I didn't want to cause a scene and ruin the dinner, so I just quietly went over to the CEO, briefly told him what had just happened and told him I was leaving. I'm very proud that I didn't cry until after I got home.

The next morning, I set up a meeting at a coffee shop (away from the office) to tell the CEO in full detail what the founder had said to me, verbatim. He was completely offended on my behalf, fully believed me, and promised to take action. He immediately suspended the founder for two weeks and indicated he was not permitted to come in person to the office. I suggested the company look into training or coaching on sexual harassment and appropriate workplace behavior. The CEO agreed he would do this. We agreed I would also take some time off, because I was visibly upset and shaken, and did not feel comfortable returning to the office right away.

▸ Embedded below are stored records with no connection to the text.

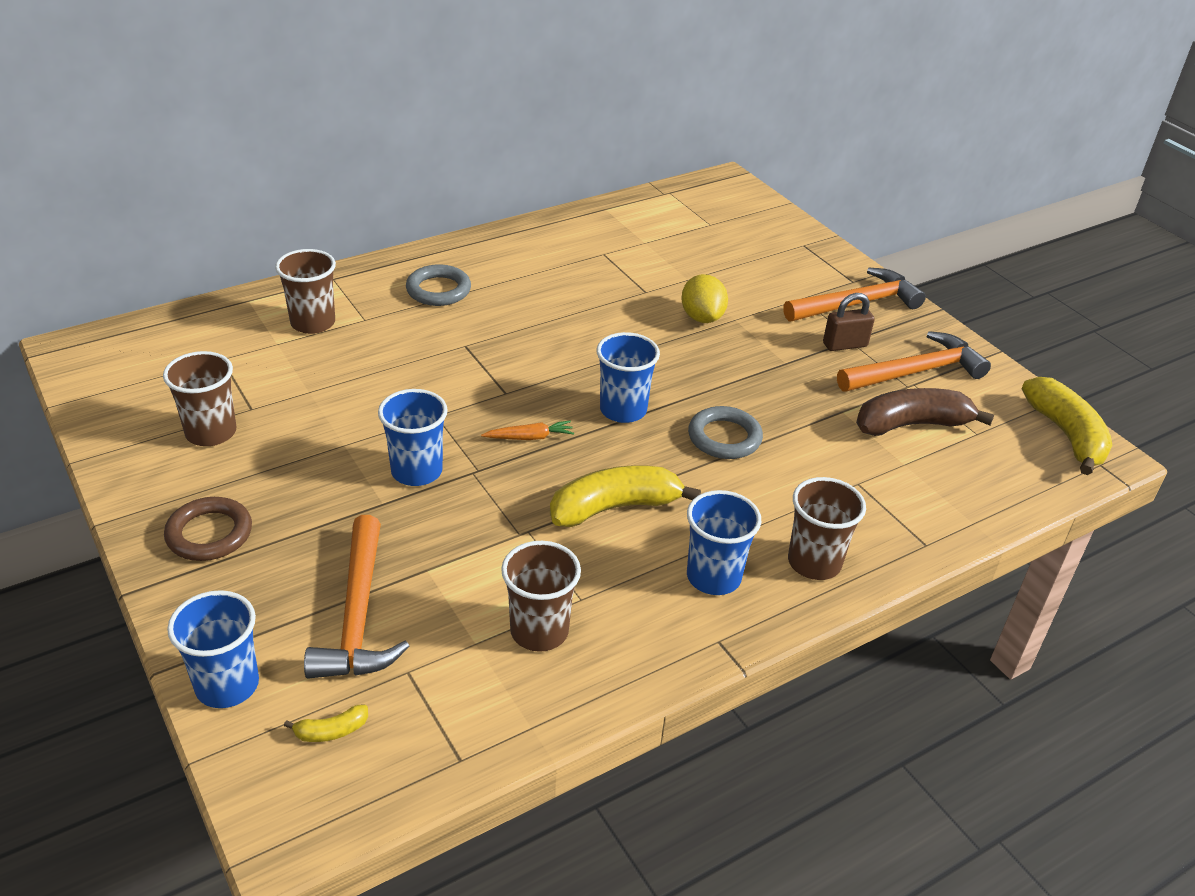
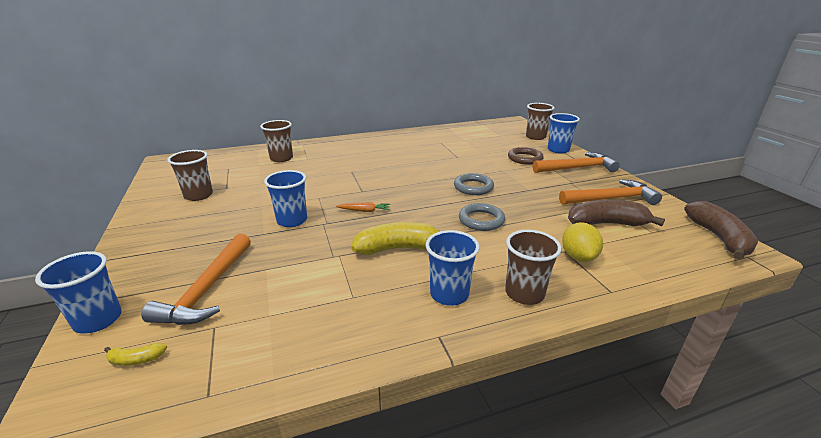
camera: 15 degrees right, 10 degrees down
(209, 534) = (159, 238): brown ring -> brown ring (525, 158)
(438, 290) = (350, 150): grey ring -> grey ring (473, 187)
(539, 631) = (315, 313): brown cup -> brown cup (535, 137)
(623, 410) = (424, 203): blue cup -> blue cup (558, 150)
(702, 317) = (485, 168): yellow lemon -> yellow lemon (578, 257)
(845, 345) = (567, 184): brown padlock -> none
(1066, 435) = (718, 238): yellow banana -> brown banana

What happened next is probably fairly typical. The power dynamic was never going to work in my favor. There was an important investor meeting scheduled the following week. The CEO caved on his promise to keep the founder suspended for two weeks and gave the excuse "well, it's critical that M (the founder) is there for this meeting". No progress was made to invest in training or coaching. There was nothing in place to protect me or keep me safe from this guy, and ultimately I knew I didn't want to work for someone like that. A couple of weeks later, I made the decision to terminate the contract.

The whole experience was truly upsetting and had a huge negative financial impact on me - I had to walk away from a long-term, full-time contract at a high billing rate. It was so disappointing to realize that this type of behavior from men towards women is still happening and is tolerated by others. It made me question once again whether I was brought on because of my significant related experience and skill set, or because the founder liked how I looked in a pencil skirt.

I got hit with the trauma all over again shortly afterwards when I was explaining to another former (male) colleague what had happened. This man knows the founder personally and I thought he should know what had happened. I told him how upset I was in a text. His response was (and I quote, as I saved the text): "There are a lot of different people in the world. M is a good person. He's troubled. It's no excuse! The problem is that you're super hot and a 10. Sorry but it's true."

This was hurtful, harmful, and again made me realize some men have absolutely no clue what it feels like to be on the receiving end of an experience like this one. I'm so lucky that I wasn't physically assaulted, but to me this justification is like when people say a woman deserved to be raped because she was wearing a slutty dress. I was so offended that I've barely been able to speak to this person since.

Men clearly still have so much more work to do in recognizing and addressing sexual harassment in the workplace. You can't claim ignorance any longer - there are plenty of resources available out there to unpack your role in allowing this behavior to continue.

I'm not sure if there's a lesson in all of this... but my advice for women would be to listen to your intuition and pay attention to those red flags. Keep yourself safe and avoid situations where you could be at risk. Speak up and report any unwanted attention or comments.

Being your own boss and owning a consulting company are wonderful and fulfilling, but it does come with some risks - you now have to watch out for your own safety and well-being.